Positivity: Items Stolen 25 Years Ago Returned to Convent

Filed under: Positivity — Tom @ 6:01 am

Though you might suspect after reading this that the original thief may not really have repented, the return of the items involved is surely good news (HT Good News Blog):

Watches, crucifixes stolen 25 years ago from convent returned

NEWTON, Mass (AP) — It took a quarter-century, but his conscience finally got the best of a thief.

Several crucifixes, pocket watches and a wristwatch were stolen from Maria Convent in Newton in 1981. Just last week, the Rev.
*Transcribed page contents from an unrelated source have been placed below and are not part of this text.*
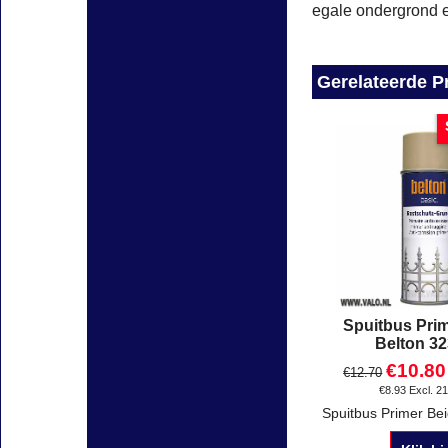
egale ondergrond e
Gerelateerde P
Spuitbus Pri
Belton 3
€
10.80
€
12.70
€
8.93
Excl. 2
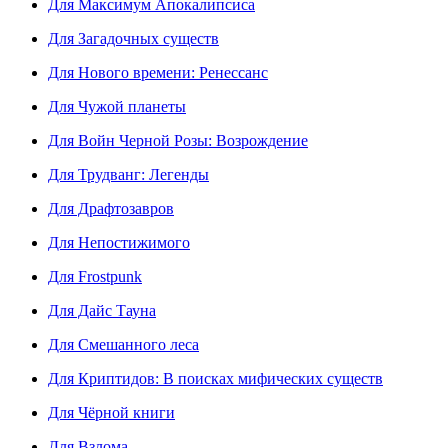
Для Максимум Апокалипсиса
Для Загадочных существ
Для Нового времени: Ренессанс
Для Чужой планеты
Для Войн Черной Розы: Возрождение
Для Трудванг: Легенды
Для Драфтозавров
Для Непостижимого
Для Frostpunk
Для Дайс Тауна
Для Смешанного леса
Для Криптидов: В поисках мифических существ
Для Чёрной книги
Для Взлома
Joseph Keil at Our Lady’s Help of Christians parish received a package shipped from San Jose, Calif., containing the stolen items, and a letter.

“The note said the person who took them was sorry, that the jewelry was taken many years ago and if it could be returned to the owner, that would be great,” Keil told the MetroWest Daily News of Framingham.

….. The convent is run by the Sisters of St. Joseph of Boston. Sister Joanne Gallagher, a spokeswoman for the order, said it’s still unknown whether the returned items were actually stolen from the Maria Convent.

“All I know it was 25 years ago and we really don’t have any accurate information right now,” she said.

Newton police Lt. Bruce Apotheker said a person has been interviewed who remembered the convent being burglarized over Labor Day weekend in 1981, but could not remember what was stolen.

The letter, dated July 2, 2006, seemed to be written by someone close to the thief instead of the actual culprit, Keil said.

“Please help return these items to the Sisters that they were stolen from, if possible,” the anonymous letter reads in part.

“The person who stole them asks for their forgiveness, as he has asked for God’s forgiveness, and is extremely sorry for the pain that their theft caused.”